In this particular case, it went something like this, "I worked with the smartest programming guy ever, and he was really anal, and really obsessive, but he produced great quality code, and he said not to do X", with the implicit followup that I'm not going to claim I'm better than this guy I've not met, or otherwise challenge the authority of this Personality.

Similarly, when having a discussion about Agile, one of the developer said to another (who claimed Agile didn't work), "This was put together by some Very Smart People, and they found it worked. Who are you to argue with them?"

I have 3 words for this style of argument: Bull fucking shit.

My own personal take on this is simply that programming isn't a religion, there aren't the gods from on high, there aren't high priestess, priests or Great Rites that confer upon us the wisdom of the gods, and these great Personality Deities. Maybe it's just my own mental blocks, but I need a Reasontm to accept this. I need to understand why something is a bad idea.

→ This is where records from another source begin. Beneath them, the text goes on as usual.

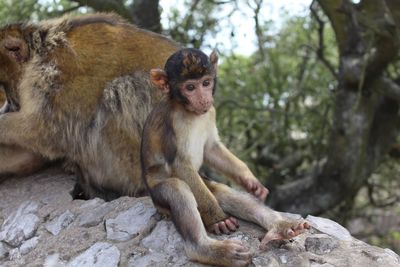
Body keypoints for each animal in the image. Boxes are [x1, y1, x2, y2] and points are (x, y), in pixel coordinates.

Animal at [0, 13, 178, 199]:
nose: (9, 104)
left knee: (123, 88)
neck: (40, 50)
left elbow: (48, 129)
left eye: (3, 86)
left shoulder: (56, 70)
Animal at [141, 48, 310, 267]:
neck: (187, 110)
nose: (204, 98)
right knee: (178, 189)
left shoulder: (210, 111)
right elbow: (180, 164)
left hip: (203, 182)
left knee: (223, 192)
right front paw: (219, 219)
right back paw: (209, 249)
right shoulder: (172, 122)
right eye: (190, 87)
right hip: (159, 197)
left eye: (206, 83)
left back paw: (281, 226)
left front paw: (251, 182)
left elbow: (212, 148)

Here's a list of things I know to be a bad idea:

  • Programming in really complicated Regular Expressions - I've done this before. I've had to debug some very complicated Regular Exression. As time went on, I spent less time fixing the broken big regex, and either reducing them to small ones in multiple phases, or just taking out the need for them altogether, because that was easier for me to debug

  • Similarly in python, I try not to use nested loop comprehensions. Yes, you can look smart and cool, but I don't do them. I can, but I won't because I've learned from regexes that just because you can do something is not a reason for doing it.

  • Operator overloading is cool, but unless the semantics fit what you're trying to do, you're just going to confuse yourself when you go back to it later

  • Don't write a one-liner just for the sake of writing a one-liner if you expect to rely on that code. If it fits more naturally in multiple lines, do that instead.2

It's not a whole load of stuff, really. They're just mistakes I made for myself, and that I've learned from. I learned a lot from mistakes I made. In fact, I'm pretty sure I've learned the most from mistakes I've made for myself.

Maybe it's a mental block that I can't accept wisdom from others without the memory of pain to back it up, or it's that I can't accept a good practice without a similarly good reason, but an appeal to personality is just not a good enough reason for me.

That said, there are Personalities that I will listen to. I have a few colleagues like that. One even gave a presentation on refactoring. He worked through an example from a book he was very fond of. So, you might be asking, how does this differ from the "Appeal to Personality" that I've just been wittering on about?

Well, in this guy's case, he didn't just rework an example application, following what was in the book, but he took the time to explain what he was doing. Moreover, he wasn't just explaining what was in the book, he was explaining his interpretation of what he'd learned in the book. He'd learned something, distilled it, and shared this knowledge with us. His personality lent a lot to the process, but he wasn't the reason. He didn't say, "I'm pulling out the code and putting it here Because I Say So", or saying, "Whenever you see this, this is a Code Smell and it must be moved", but took the time to explain why he was doing it. These reasons mean a lot.

I'd much rather hear someone who has lived through some pain share tales and stories of their pain, and reasons why they do what they do. I'd much rather have a good reason to do something, and because I'm told to by a Personality is not it. I don't care if Denis Ritchie said it, Linus Torvalds, or some super-smart guy in the back-ass of nowhere said it. I want good reasons, not the celebrity.